§ WHAT YOU ARE ASKED TO DO
Write out the lines starting at "Vergi Hukuku" and ending at "Yerine Hangi Düzenleme Geldi?", substituting "Kısmi Alacak Davası" for "Belirsiz Alacak Davası" and leaving everything else as it is.

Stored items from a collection
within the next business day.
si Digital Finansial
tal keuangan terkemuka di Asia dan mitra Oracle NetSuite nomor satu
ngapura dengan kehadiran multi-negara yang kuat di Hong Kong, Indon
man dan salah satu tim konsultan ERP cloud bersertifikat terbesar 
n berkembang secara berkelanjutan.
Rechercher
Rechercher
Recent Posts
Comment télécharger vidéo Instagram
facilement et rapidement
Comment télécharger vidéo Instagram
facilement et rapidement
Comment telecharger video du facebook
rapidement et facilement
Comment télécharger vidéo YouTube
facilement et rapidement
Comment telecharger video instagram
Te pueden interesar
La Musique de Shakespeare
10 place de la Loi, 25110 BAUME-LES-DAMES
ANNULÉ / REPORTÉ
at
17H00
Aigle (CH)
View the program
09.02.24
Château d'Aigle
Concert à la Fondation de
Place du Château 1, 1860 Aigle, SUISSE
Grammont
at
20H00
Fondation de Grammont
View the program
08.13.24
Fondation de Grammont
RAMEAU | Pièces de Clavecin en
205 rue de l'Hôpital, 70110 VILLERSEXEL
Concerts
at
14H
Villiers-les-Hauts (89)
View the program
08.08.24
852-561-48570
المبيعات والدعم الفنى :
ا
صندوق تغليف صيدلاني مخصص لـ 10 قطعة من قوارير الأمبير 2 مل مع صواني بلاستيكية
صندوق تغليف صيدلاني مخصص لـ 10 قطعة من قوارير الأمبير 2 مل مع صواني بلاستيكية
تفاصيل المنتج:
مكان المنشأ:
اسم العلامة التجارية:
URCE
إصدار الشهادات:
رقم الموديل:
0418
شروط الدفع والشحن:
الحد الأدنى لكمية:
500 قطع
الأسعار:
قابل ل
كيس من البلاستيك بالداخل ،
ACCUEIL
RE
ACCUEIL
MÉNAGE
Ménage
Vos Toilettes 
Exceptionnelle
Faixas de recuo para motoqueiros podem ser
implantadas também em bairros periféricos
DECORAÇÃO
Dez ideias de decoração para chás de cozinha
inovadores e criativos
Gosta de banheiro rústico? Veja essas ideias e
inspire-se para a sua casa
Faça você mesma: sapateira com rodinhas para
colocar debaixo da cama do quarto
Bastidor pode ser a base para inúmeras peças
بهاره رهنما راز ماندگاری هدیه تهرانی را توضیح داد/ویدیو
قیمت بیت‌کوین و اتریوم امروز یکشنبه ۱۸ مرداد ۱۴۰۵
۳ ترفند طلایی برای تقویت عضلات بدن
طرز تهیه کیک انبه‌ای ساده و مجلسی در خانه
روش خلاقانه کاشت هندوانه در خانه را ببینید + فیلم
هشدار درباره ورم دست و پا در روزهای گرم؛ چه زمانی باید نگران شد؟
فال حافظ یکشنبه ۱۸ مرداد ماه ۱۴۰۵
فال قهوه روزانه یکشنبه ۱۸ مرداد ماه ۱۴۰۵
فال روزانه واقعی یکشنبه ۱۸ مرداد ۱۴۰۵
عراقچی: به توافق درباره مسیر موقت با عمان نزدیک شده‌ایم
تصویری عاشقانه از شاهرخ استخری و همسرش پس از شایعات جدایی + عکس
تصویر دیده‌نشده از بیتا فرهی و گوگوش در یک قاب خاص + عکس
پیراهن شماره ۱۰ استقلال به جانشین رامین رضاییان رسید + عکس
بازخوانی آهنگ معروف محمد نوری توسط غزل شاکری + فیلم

==

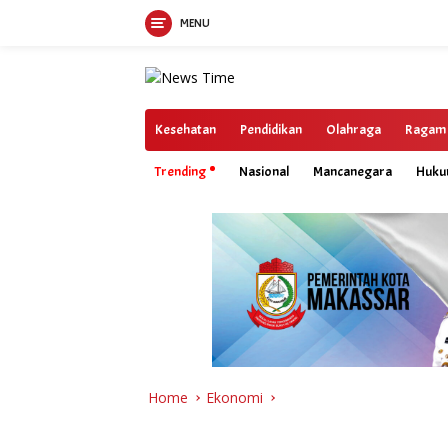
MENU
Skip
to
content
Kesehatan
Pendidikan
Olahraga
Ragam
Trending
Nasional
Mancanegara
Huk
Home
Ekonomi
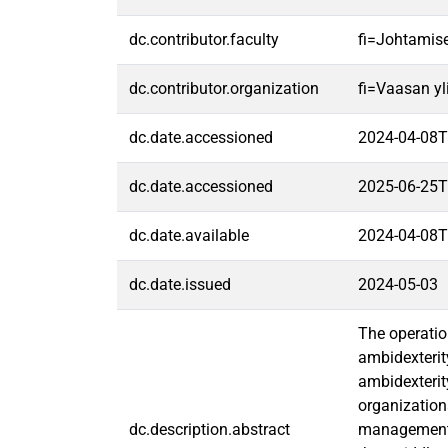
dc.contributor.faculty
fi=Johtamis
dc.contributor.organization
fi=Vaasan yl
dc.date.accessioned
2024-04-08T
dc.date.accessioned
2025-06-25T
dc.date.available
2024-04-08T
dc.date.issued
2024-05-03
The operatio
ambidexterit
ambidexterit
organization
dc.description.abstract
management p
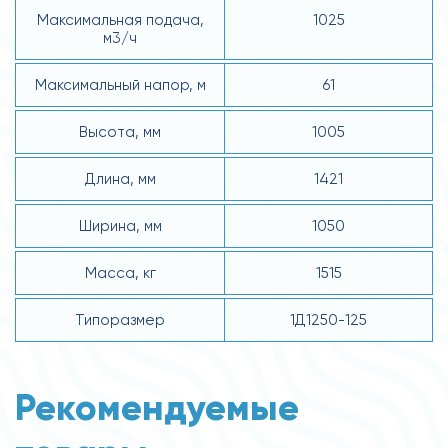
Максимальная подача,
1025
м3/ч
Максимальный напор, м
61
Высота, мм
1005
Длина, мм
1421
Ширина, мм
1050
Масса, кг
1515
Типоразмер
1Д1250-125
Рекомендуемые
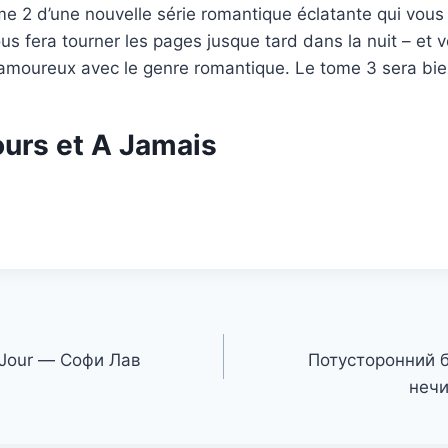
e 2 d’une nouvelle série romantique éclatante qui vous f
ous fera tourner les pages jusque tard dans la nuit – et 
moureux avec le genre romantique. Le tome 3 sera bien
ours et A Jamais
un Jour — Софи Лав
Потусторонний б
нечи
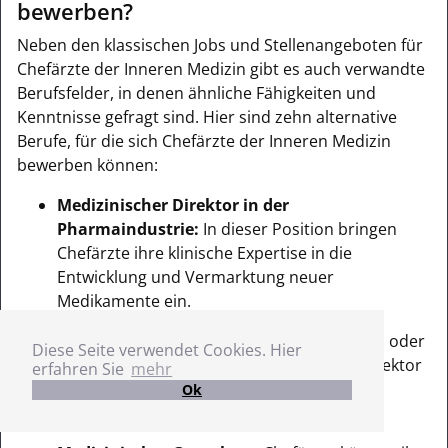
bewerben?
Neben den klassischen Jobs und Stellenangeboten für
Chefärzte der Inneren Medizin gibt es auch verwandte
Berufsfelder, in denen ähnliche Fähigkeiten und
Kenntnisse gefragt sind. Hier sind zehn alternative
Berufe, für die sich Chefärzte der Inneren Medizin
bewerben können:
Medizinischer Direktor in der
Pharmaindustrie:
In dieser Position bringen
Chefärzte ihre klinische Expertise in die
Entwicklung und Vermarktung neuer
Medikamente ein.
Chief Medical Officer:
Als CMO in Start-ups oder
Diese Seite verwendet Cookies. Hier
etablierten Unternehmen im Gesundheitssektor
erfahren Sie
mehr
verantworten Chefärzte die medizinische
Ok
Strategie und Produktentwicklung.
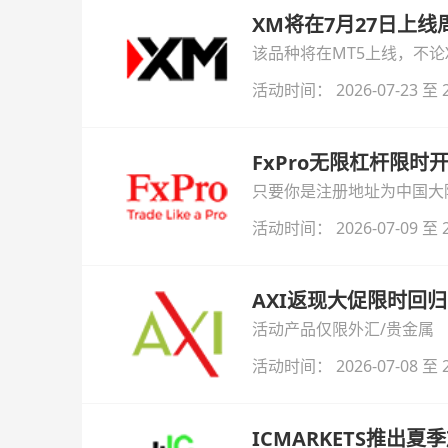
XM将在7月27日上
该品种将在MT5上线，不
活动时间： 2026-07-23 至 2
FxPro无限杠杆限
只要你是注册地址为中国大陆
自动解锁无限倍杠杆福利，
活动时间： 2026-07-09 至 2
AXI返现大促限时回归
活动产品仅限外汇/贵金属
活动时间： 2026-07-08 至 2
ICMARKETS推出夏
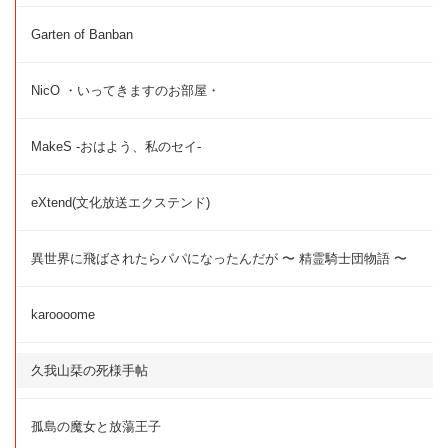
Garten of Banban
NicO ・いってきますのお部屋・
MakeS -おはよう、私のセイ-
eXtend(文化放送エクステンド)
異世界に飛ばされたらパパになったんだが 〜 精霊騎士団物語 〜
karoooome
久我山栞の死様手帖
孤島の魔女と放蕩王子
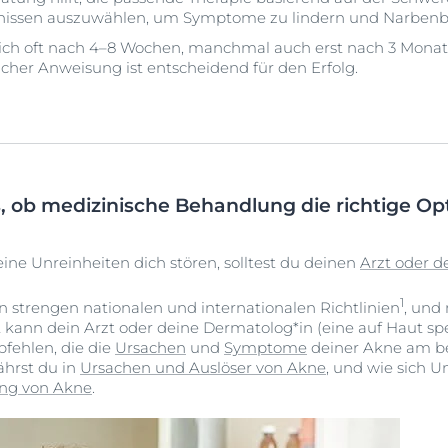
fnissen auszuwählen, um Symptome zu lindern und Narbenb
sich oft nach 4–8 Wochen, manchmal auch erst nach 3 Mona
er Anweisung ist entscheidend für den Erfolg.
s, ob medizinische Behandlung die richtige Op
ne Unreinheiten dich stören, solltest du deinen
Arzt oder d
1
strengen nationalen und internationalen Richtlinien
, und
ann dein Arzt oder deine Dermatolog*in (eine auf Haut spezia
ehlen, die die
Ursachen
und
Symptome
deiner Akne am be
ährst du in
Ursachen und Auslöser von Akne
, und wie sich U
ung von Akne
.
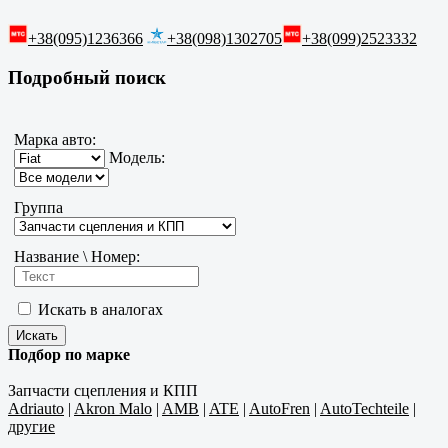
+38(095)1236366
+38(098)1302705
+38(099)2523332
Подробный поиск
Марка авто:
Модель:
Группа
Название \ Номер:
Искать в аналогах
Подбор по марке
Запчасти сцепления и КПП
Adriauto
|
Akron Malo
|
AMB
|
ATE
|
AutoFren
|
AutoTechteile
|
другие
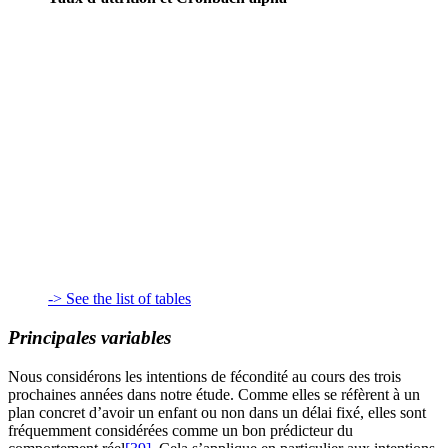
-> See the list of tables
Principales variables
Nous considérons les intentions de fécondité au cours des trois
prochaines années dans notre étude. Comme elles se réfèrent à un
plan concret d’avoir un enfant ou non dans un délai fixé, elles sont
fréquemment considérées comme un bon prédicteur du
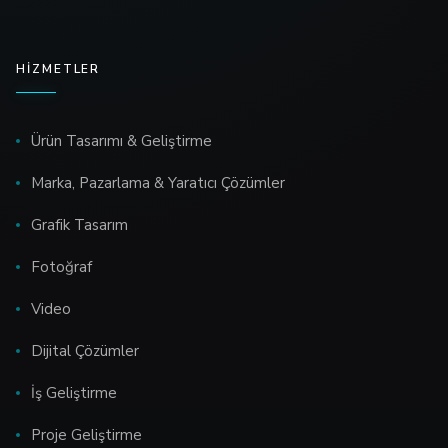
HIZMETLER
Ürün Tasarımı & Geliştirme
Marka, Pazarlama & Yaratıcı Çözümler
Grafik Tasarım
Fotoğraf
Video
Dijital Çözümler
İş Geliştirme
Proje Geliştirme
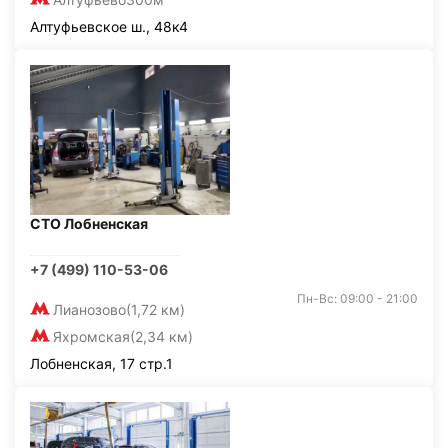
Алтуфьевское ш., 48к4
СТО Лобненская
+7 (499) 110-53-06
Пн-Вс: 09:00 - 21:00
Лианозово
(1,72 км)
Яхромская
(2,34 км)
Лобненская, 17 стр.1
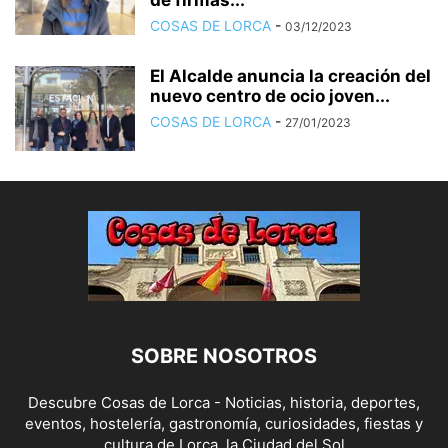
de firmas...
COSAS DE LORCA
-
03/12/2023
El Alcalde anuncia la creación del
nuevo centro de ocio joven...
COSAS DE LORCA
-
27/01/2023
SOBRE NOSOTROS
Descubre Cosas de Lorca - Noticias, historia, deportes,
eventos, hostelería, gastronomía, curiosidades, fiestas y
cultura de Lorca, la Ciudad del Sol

--

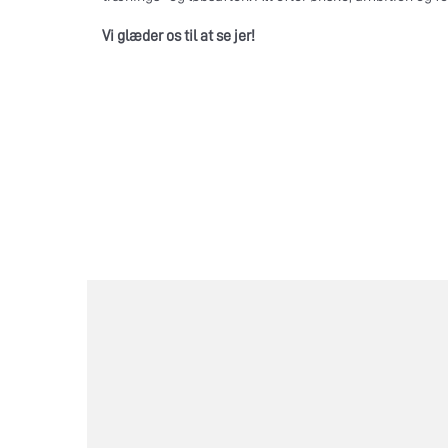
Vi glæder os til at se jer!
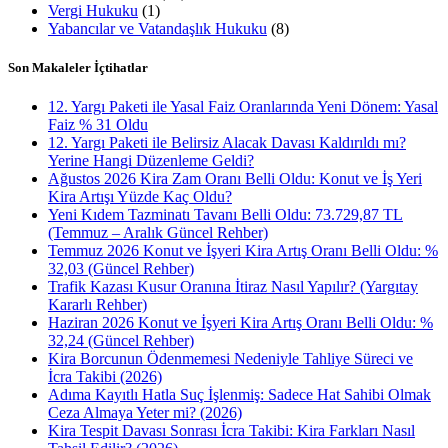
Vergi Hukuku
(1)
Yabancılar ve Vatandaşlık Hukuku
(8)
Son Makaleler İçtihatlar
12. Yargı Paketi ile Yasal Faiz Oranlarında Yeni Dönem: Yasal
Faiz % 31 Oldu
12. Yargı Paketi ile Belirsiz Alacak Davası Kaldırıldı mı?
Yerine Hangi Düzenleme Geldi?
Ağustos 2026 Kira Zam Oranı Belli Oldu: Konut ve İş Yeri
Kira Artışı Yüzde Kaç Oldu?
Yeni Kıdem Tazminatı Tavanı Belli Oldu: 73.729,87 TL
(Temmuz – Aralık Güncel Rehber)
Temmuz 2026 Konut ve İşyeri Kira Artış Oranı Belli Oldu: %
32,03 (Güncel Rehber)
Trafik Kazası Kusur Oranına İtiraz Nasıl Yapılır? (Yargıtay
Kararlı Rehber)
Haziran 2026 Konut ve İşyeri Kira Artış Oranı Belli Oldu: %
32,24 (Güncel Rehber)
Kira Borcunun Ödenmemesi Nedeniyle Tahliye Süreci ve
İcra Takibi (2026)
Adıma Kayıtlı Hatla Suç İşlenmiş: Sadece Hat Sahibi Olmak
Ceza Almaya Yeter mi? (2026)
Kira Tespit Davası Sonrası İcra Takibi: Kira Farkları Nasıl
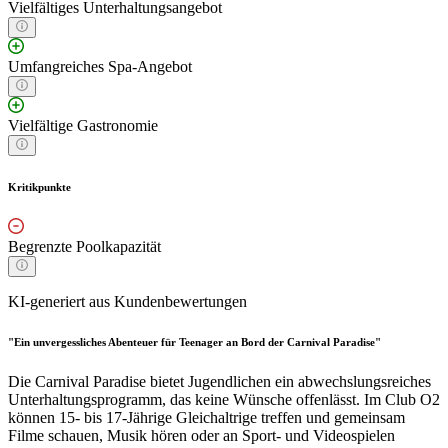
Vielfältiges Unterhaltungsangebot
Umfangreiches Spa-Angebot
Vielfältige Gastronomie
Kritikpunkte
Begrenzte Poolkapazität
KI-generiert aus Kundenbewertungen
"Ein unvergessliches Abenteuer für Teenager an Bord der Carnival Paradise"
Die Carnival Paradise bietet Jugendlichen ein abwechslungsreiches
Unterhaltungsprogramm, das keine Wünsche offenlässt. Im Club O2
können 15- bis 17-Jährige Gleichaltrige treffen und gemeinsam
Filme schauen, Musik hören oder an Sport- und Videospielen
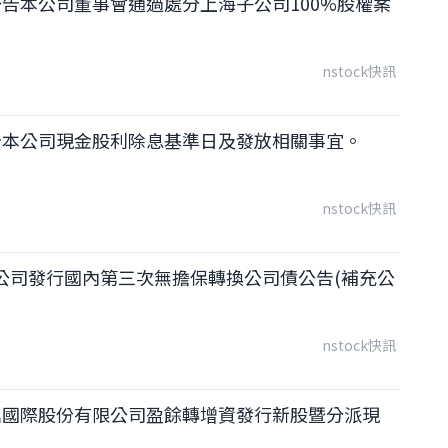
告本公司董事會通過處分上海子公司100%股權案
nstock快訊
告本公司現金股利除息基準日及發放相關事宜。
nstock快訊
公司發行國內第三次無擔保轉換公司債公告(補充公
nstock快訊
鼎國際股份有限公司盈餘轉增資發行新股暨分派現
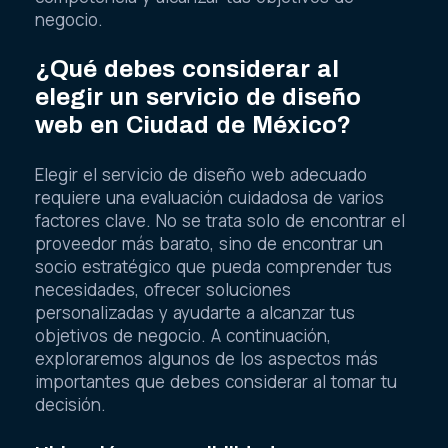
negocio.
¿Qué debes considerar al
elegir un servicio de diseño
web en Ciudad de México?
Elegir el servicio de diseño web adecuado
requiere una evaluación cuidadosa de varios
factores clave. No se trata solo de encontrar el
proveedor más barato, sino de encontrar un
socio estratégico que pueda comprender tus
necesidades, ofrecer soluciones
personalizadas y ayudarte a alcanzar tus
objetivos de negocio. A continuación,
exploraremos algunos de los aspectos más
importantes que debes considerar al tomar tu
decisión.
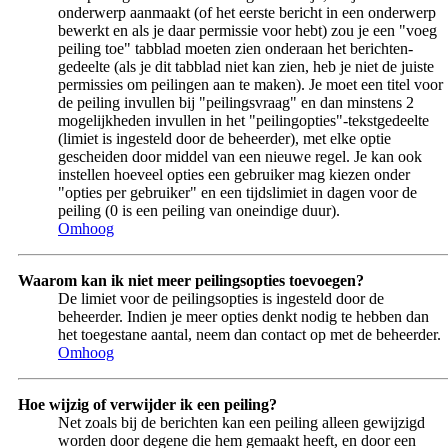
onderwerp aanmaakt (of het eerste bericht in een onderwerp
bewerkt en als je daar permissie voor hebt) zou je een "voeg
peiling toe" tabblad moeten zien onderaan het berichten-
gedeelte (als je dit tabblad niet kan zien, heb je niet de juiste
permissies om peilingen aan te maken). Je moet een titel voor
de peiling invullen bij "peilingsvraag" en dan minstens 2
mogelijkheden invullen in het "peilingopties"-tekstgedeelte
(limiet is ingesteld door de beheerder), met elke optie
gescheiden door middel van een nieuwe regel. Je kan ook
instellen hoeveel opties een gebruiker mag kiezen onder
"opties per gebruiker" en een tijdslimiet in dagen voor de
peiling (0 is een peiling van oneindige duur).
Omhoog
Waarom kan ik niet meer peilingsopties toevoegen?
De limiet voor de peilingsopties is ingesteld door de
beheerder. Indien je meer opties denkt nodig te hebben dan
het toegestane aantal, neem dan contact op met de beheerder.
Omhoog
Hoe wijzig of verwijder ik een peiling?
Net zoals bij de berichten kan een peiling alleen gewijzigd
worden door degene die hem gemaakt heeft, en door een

§ SOLUTION TO THIS TASK
Vergi Hukuku
(1)
Yabancılar ve Vatandaşlık Hukuku
(8)
Son Makaleler İçtihatlar
12. Yargı Paketi ile Yasal Faiz Oranlarında Yeni Dönem: Yasal
Faiz % 31 Oldu
12. Yargı Paketi ile Kısmi Alacak Davası Kaldırıldı mı?
Yerine Hangi Düzenleme Geldi?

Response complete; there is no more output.